If you want to use a regular generator for your furnace, make sure it’s large enough to accommodate your furnace and other power needs. Powering a whole house during the power outage usually requires a solid, stand-by generator (very commonly – natural gas).

Standby generators are kept outdoors, so no worries there, and with proper maintenance, it will serve you for a long, long time. It is safe to use a portable generator to power your gas furnace as long as you take the usual precautions when doing so.

Here are some tips on how to use your generator to run the furnace and keep your family away from harm:

  1. Stay clear of the gas. Generators can emit carbon monoxide gas that is dangerous if inhaled. They are not safe to use even when a room (or garage) is thoroughly vented by opening windows and doors.
  2. Use a carbon monoxide detector.
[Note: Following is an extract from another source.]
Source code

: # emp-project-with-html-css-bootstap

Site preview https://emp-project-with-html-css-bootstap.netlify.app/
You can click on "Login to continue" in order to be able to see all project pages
Using a carbon monoxide monitor when running a generator will ensure that nothing gets into your living areas! Also, place your generator as far from the home as possible.
  3. Get extra fuel. If power outages are common in your area and predictable, get some extra gasoline or propane tanks to be ready for one.
  4. Charge batteries. If you’re using a battery-powered (solar) generator, make sure it’s always completely charged and stored safely so it’s ready to go when you need it.
  5. Properly sized cord. Use an outdoor-safe (good quality) cord that is capable of carrying all the wattage you need to operate your gas heater when connecting it to your generator.
  6. Parallel generators for more power. Inverter generators could be paralleled to give you a power boost during the outage (in case you need more appliances than just a furnace). You can use one to run your appliances and the other to run your furnace. Consult manufacturer’s instructions for more info.